Tony, thank you for your input, I value it. If it wasn't fun I would not do it either, the whole point of this is to have fun doing what I love to do anyways. And if I make a few bucks ok. Lazy Susan's is a great idea! Thanks for that too!

Reactions: Like 1


----------



## Tony (Aug 24, 2016)

Also, you might think about getting some cheese slicer kits. They're pretty cheap. Just trying to come up with things to built with all those mill rippings you have! Tony

Reactions: Like 1 | Way Cool 2


----------



## Reed Enright (Aug 29, 2016)

These paddle style cutting boards are easy to make and sell quite well. I sold several recently at an event.

Reactions: Like 1 | EyeCandy! 1 | Way Cool 4


----------



## Tony (Aug 29, 2016)

Reed Enright said:


> These paddle style cutting boards are easy to make and sell quite well. I sold several recently at an event.
> 
> View attachment 112369
> 
> View attachment 112370



Way cool Reed! I do some similiar, not as wide nor did I bevel the edge. I might n I w though, thanks! Tony


----------



## woodtickgreg (Aug 29, 2016)

@Reed Enright , very nice, what do you get for them?


----------



## Reed Enright (Aug 29, 2016)

I made three sizes. The large ones (around 15" square) that sort of double as a pizza peel sold for $50. Medium. around 13" square was $30-$40 depending on wood type. Small ones, around 12" square, $20-$25. Sizes varied somewhat. "Flashy" wood would fetch a bit more. Those are a great way to use up scrap.

Reactions: Way Cool 1


----------



## Don Ratcliff (Aug 29, 2016)

Reed Enright said:


> These paddle style cutting boards are easy to make and sell quite well. I sold several recently at an event.
> 
> View attachment 112369
> 
> View attachment 112370


So I've been making cutting boards this whole time? Who knew...?

Reactions: EyeCandy! 1


----------



## JR Parks (Aug 29, 2016)

Don Ratcliff said:


> So I've been making cutting boards this whole time? Who knew...?
> 
> View attachment 112410


Yea but ugly ones!

Reactions: Funny 3


----------



## Spinartist (Aug 29, 2016)

JR Parks said:


> Yea but ugly ones!




there's 2 t's in butt...

Reactions: Agree 2


----------



## Reed Enright (Aug 29, 2016)

Wow.. that's beeuteefull!
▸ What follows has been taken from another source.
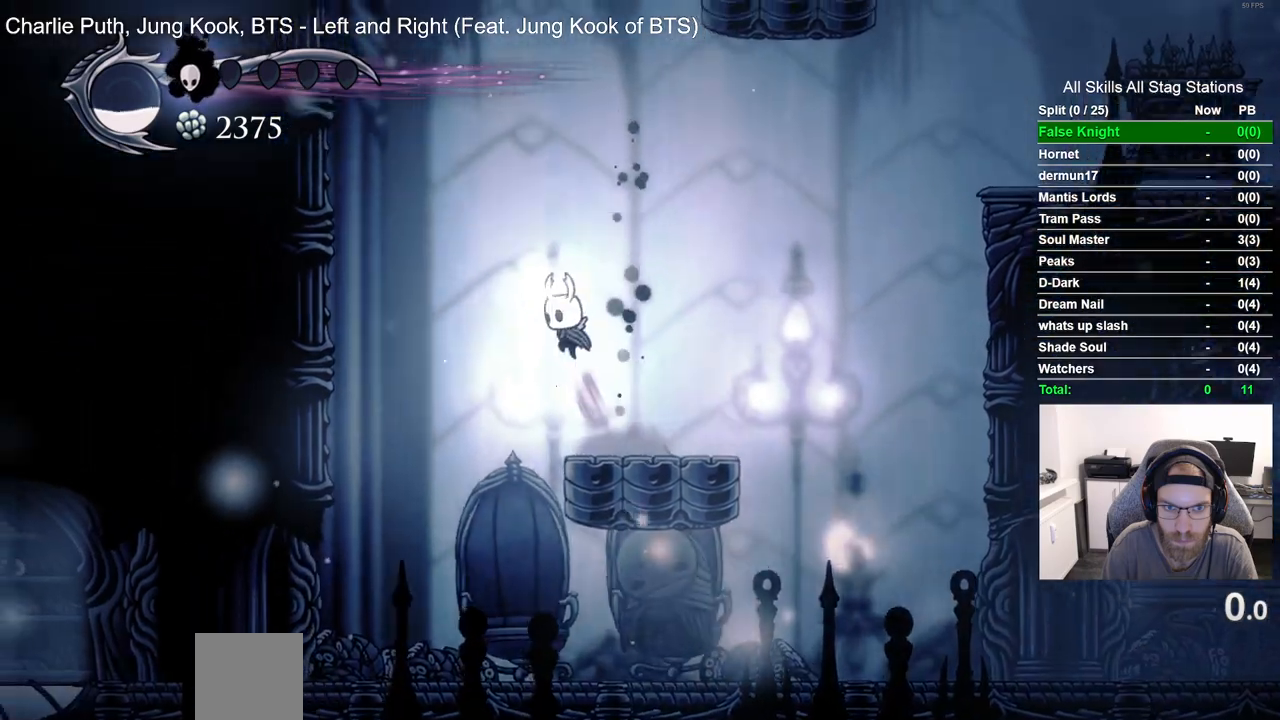
{"buttons": ["CROSS", "DPAD_LEFT"], "left_stick": "center", "right_stick": "center"}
What kind of wood is that?


----------



## Don Ratcliff (Aug 29, 2016)

JR Parks said:


> Yea but ugly ones!

Reactions: Funny 2


----------



## Don Ratcliff (Aug 29, 2016)

Spinartist said:


> there's 2 t's in butt...


----------



## Don Ratcliff (Aug 29, 2016)

Reed Enright said:


> Wow.. that's beeuteefull! What kind of wood is that?


Curly koa.


----------



## Tony (Aug 29, 2016)

Reed Enright said:


> I made three sizes. The large ones (around 15" square) that sort of double as a pizza peel sold for $50. Medium. around 13" square was $30-$40 depending on wood type. Small ones, around 12" square, $20-$25. Sizes varied somewhat. "Flashy" wood would fetch a bit more. Those are a great way to use up scrap.



Just an FYI Greg, that's pretty close to my pricing as well. Tony

Reactions: Informative 1


----------



## woodtickgreg (Aug 29, 2016)

You guys are very helpful and giving me some great ideas. Thank you so much for your input, I do value all of it!


----------



## Don Ratcliff (Aug 30, 2016)

woodtickgreg said:


> You guys are very helpful and giving me some great ideas. Thank you so much for your input, I do value all of it!


----------



## woodtickgreg (Aug 30, 2016)

Don Ratcliff said:


> View attachment 112425


Yes even yours Don, god knows why though, lol.

Reactions: Funny 1 | Sincere 1


----------